%%

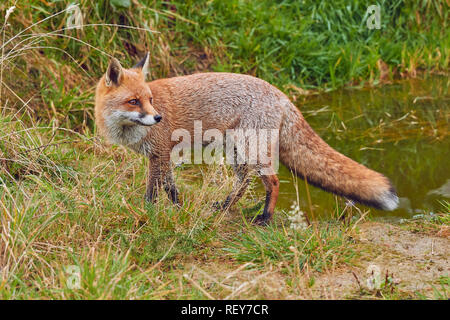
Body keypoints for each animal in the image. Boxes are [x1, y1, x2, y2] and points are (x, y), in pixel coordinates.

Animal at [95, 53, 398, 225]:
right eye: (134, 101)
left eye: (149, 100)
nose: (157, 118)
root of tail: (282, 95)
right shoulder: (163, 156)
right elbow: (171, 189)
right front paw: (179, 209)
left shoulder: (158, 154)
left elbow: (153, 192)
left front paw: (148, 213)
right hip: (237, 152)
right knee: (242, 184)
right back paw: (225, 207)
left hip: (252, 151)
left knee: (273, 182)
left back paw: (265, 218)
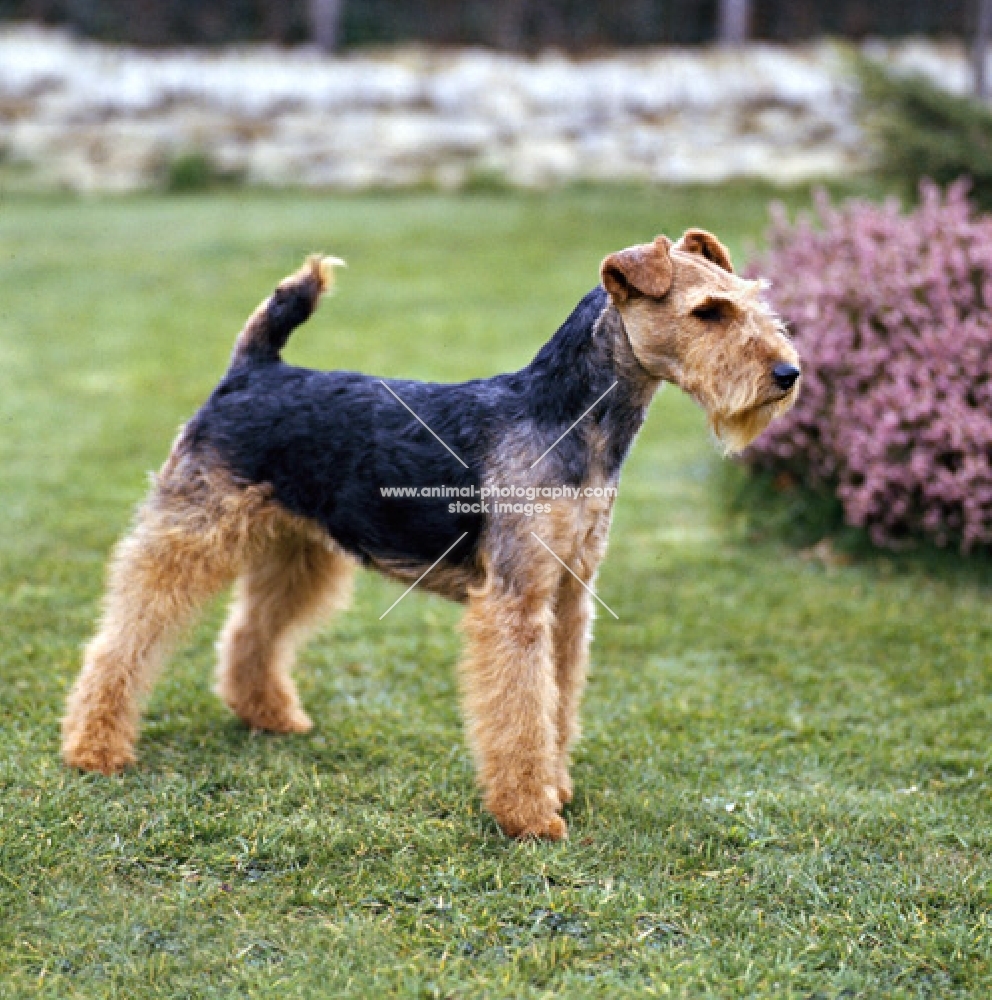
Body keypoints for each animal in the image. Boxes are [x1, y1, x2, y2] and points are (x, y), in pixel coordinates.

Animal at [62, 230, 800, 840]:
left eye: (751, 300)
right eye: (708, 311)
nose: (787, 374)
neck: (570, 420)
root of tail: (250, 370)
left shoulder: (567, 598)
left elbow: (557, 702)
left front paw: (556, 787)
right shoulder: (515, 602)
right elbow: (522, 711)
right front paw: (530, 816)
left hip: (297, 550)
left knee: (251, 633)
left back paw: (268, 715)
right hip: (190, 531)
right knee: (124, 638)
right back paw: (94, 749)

%%
%%

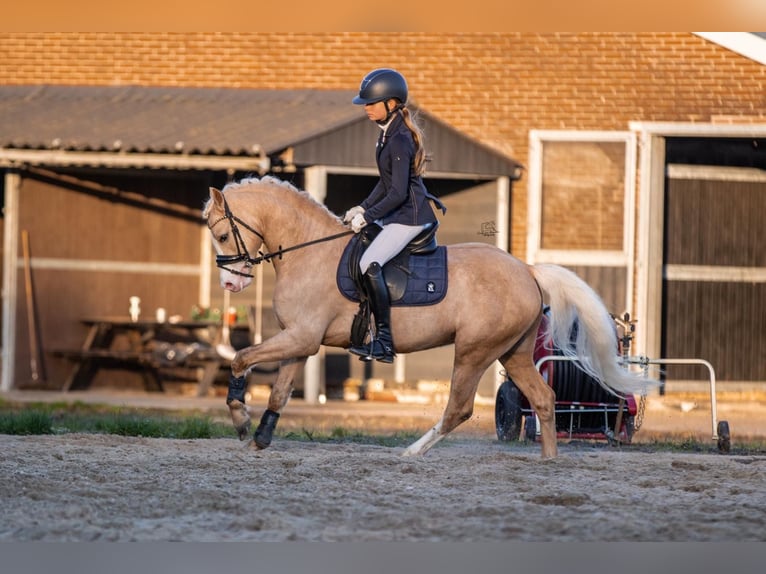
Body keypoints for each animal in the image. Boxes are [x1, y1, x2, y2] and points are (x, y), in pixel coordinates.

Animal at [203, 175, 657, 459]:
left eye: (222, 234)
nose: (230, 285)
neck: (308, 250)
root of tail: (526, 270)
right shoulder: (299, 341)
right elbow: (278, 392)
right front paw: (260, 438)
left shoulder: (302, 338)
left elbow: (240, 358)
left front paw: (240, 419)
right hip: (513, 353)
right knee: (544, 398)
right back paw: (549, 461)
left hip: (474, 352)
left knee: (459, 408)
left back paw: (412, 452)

%%
%%

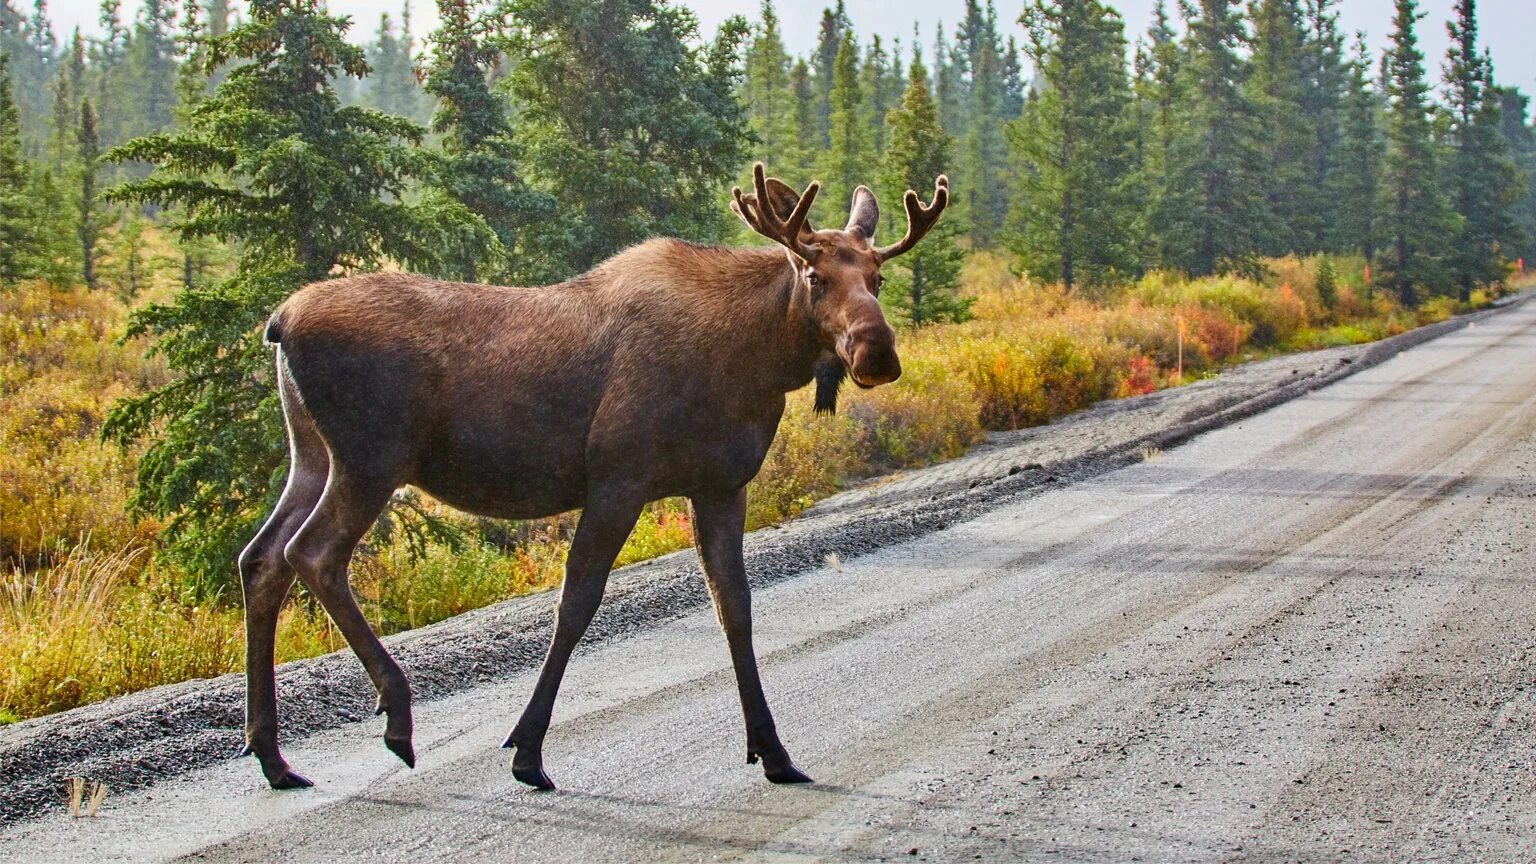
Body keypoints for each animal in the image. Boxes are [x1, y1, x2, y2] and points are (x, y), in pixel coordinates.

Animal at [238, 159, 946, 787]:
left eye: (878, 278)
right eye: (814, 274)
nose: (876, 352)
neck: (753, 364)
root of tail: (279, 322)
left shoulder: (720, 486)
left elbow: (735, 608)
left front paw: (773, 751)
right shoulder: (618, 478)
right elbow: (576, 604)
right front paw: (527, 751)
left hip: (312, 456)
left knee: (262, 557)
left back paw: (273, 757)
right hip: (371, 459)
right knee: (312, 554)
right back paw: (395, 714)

%%

## Activity
What is the number of lines in the listing that include "shoulder"? Answer with that number only.

## Result
8